*TASK STATEMENT*. Where in the records does the word "фреймворк" occur? Copy each line in which it does.

Collected data:
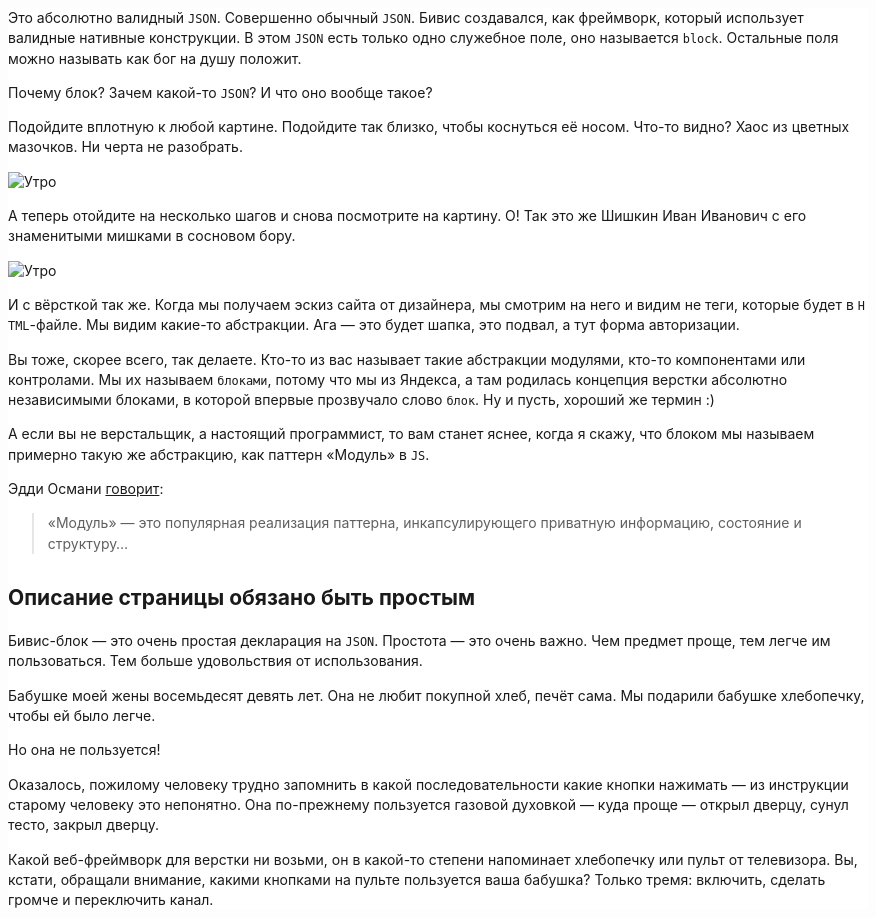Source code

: Это абсолютно валидный `JSON`. Совершенно обычный `JSON`. Бивис создавался, как фреймворк, который использует валидные нативные конструкции.
В этом `JSON` есть только одно служебное поле, оно называется `block`. Остальные поля можно называть как бог на душу положит.

Почему блок? Зачем какой-то `JSON`? И что оно вообще такое?

Подойдите вплотную к любой картине. Подойдите так близко, чтобы коснуться её носом. Что-то видно?
Хаос из цветных мазочков. Ни черта не разобрать.

<img src="http://bevis-ui.github.io/docs/images/morning1.jpg" alt="Утро" style="width: 800px;">

А теперь отойдите на несколько шагов и снова посмотрите на картину.
О! Так это же Шишкин Иван Иванович с его знаменитыми мишками в сосновом бору.

<img src="http://bevis-ui.github.io/docs/images/morning2.jpg" alt="Утро" style="width: 800px;">

И с вёрсткой так же. Когда мы получаем эскиз сайта от дизайнера, мы смотрим на него и
видим не теги, которые будет в `HTML`-файле. Мы видим какие-то абстракции. Ага — это будет шапка, это подвал, а тут форма авторизации.

Вы тоже, скорее всего, так делаете. Кто-то из вас называет такие абстракции модулями, кто-то компонентами или контролами.
Мы их называем `блоками`, потому что мы из Яндекса, а там родилась концепция верстки абсолютно независимыми блоками,
в которой впервые прозвучало слово `блок`. Ну и пусть, хороший же термин :)

А если вы не верстальщик, а настоящий программист, то вам станет яснее, когда я скажу, что блоком мы называем
примерно такую же абстракцию, как паттерн «Модуль» в `JS`.

Эдди Османи [говорит](http://largescalejs.ru/module-pattern/):
> «Модуль» — это популярная реализация паттерна, инкапсулирующего приватную информацию, состояние и структуру…


## Описание страницы обязано быть простым

Бивис-блок — это очень простая декларация на `JSON`. Простота — это очень важно.
Чем предмет проще, тем легче им пользоваться. Тем больше удовольствия от использования.

Бабушке моей жены восемьдесят девять лет. Она не любит покупной хлеб, печёт сама. Мы подарили бабушке хлебопечку, чтобы ей было легче.

Но она не пользуется!

Оказалось, пожилому человеку трудно запомнить
в какой последовательности какие кнопки нажимать — из инструкции старому человеку это
непонятно. Она по-прежнему пользуется газовой духовкой — куда проще — открыл дверцу, сунул тесто, закрыл дверцу.

Какой веб-фреймворк для верстки ни возьми, он в какой-то степени напоминает хлебопечку или пульт от телевизора.
Вы, кстати, обращали внимание, какими кнопками на пульте пользуется ваша бабушка? Только тремя: включить, сделать громче и переключить канал.

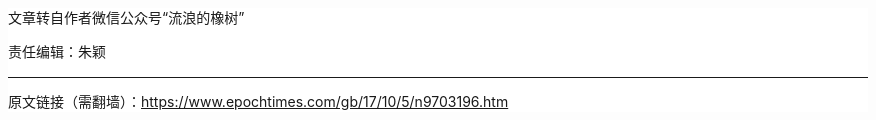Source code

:   文章转自作者微信公众号“流浪的橡树”
 </p>
 <p>
  责任编辑：朱颖
 </p>
 
 <div id="below_article_ad">
 </div>
</div>


---

原文链接（需翻墙）：https://www.epochtimes.com/gb/17/10/5/n9703196.htm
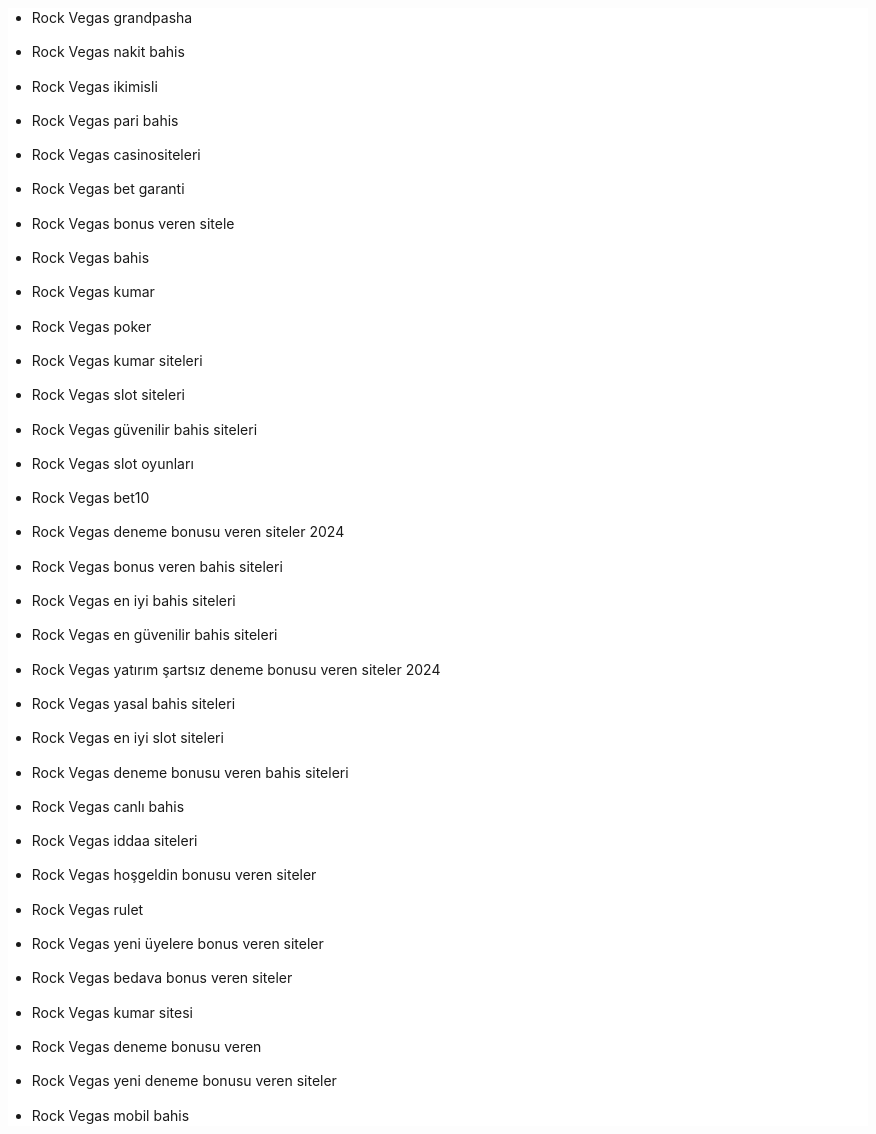 - Rock Vegas grandpasha

- Rock Vegas nakit bahis

- Rock Vegas ikimisli

- Rock Vegas pari bahis

- Rock Vegas casinositeleri

- Rock Vegas bet garanti

- Rock Vegas bonus veren sitele

- Rock Vegas bahis

- Rock Vegas kumar

- Rock Vegas poker

- Rock Vegas kumar siteleri

- Rock Vegas slot siteleri

- Rock Vegas güvenilir bahis siteleri

- Rock Vegas slot oyunları

- Rock Vegas bet10

- Rock Vegas deneme bonusu veren siteler 2024

- Rock Vegas bonus veren bahis siteleri

- Rock Vegas en iyi bahis siteleri

- Rock Vegas en güvenilir bahis siteleri

- Rock Vegas yatırım şartsız deneme bonusu veren siteler 2024

- Rock Vegas yasal bahis siteleri

- Rock Vegas en iyi slot siteleri

- Rock Vegas deneme bonusu veren bahis siteleri

- Rock Vegas canlı bahis

- Rock Vegas iddaa siteleri

- Rock Vegas hoşgeldin bonusu veren siteler

- Rock Vegas rulet

- Rock Vegas yeni üyelere bonus veren siteler

- Rock Vegas bedava bonus veren siteler

- Rock Vegas kumar sitesi

- Rock Vegas deneme bonusu veren

- Rock Vegas yeni deneme bonusu veren siteler

- Rock Vegas mobil bahis
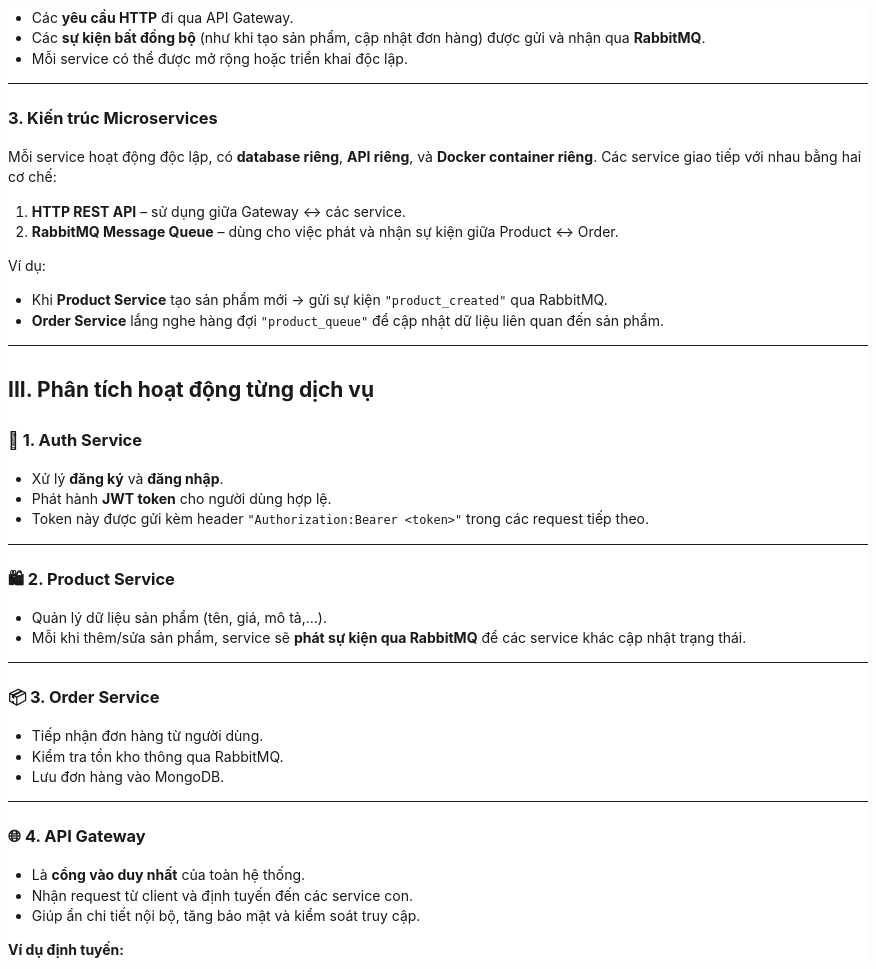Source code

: * Các **yêu cầu HTTP** đi qua API Gateway.
* Các **sự kiện bất đồng bộ** (như khi tạo sản phẩm, cập nhật đơn hàng) được gửi và nhận qua **RabbitMQ**.
* Mỗi service có thể được mở rộng hoặc triển khai độc lập.

---

### 3. **Kiến trúc Microservices**

Mỗi service hoạt động độc lập, có **database riêng**, **API riêng**, và **Docker container riêng**.
Các service giao tiếp với nhau bằng hai cơ chế:

1. **HTTP REST API** – sử dụng giữa Gateway ↔ các service.
2. **RabbitMQ Message Queue** – dùng cho việc phát và nhận sự kiện giữa Product ↔ Order.

Ví dụ:

* Khi **Product Service** tạo sản phẩm mới → gửi sự kiện `"product_created"` qua RabbitMQ.
* **Order Service** lắng nghe hàng đợi `"product_queue"` để cập nhật dữ liệu liên quan đến sản phẩm.

---

## III. **Phân tích hoạt động từng dịch vụ**

### 🔐 **1. Auth Service**

* Xử lý **đăng ký** và **đăng nhập**.
* Phát hành **JWT token** cho người dùng hợp lệ.
* Token này được gửi kèm header `"Authorization:Bearer <token>"` trong các request tiếp theo.
---

### 🛍️ **2. Product Service**

* Quản lý dữ liệu sản phẩm (tên, giá, mô tả,…).
* Mỗi khi thêm/sửa sản phẩm, service sẽ **phát sự kiện qua RabbitMQ** để các service khác cập nhật trạng thái.
---

### 📦 **3. Order Service**

* Tiếp nhận đơn hàng từ người dùng.
* Kiểm tra tồn kho thông qua RabbitMQ.
* Lưu đơn hàng vào MongoDB.
---

### 🌐 **4. API Gateway**

* Là **cổng vào duy nhất** của toàn hệ thống.
* Nhận request từ client và định tuyến đến các service con.
* Giúp ẩn chi tiết nội bộ, tăng bảo mật và kiểm soát truy cập.

**Ví dụ định tuyến:**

*ANSWER FOR THE TASK*.
: Это абсолютно валидный `JSON`. Совершенно обычный `JSON`. Бивис создавался, как фреймворк, который использует валидные нативные конструкции.
Какой веб-фреймворк для верстки ни возьми, он в какой-то степени напоминает хлебопечку или пульт от телевизора.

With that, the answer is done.